| Work instruction |
Nothing but an exact copy of the records below counts as the answer.
*** Data to use Section Begins ***
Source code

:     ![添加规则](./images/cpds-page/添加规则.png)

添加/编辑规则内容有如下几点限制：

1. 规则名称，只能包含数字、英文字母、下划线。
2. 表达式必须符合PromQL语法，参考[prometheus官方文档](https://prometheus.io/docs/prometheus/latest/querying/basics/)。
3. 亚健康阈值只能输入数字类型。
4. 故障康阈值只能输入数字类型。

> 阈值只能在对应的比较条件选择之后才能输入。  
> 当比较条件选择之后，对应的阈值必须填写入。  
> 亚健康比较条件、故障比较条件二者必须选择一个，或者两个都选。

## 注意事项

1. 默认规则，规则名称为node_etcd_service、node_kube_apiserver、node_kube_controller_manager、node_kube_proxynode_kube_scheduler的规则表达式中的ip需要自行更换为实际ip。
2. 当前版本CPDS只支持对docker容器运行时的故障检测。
*** Data to use Section Ends ***
| The answer |
Source code

:     ![添加规则](./images/cpds-page/添加规则.png)

添加/编辑规则内容有如下几点限制：

1. 规则名称，只能包含数字、英文字母、下划线。
2. 表达式必须符合PromQL语法，参考[prometheus官方文档](https://prometheus.io/docs/prometheus/latest/querying/basics/)。
3. 亚健康阈值只能输入数字类型。
4. 故障康阈值只能输入数字类型。

> 阈值只能在对应的比较条件选择之后才能输入。  
> 当比较条件选择之后，对应的阈值必须填写入。  
> 亚健康比较条件、故障比较条件二者必须选择一个，或者两个都选。

## 注意事项

1. 默认规则，规则名称为node_etcd_service、node_kube_apiserver、node_kube_controller_manager、node_kube_proxynode_kube_scheduler的规则表达式中的ip需要自行更换为实际ip。
2. 当前版本CPDS只支持对docker容器运行时的故障检测。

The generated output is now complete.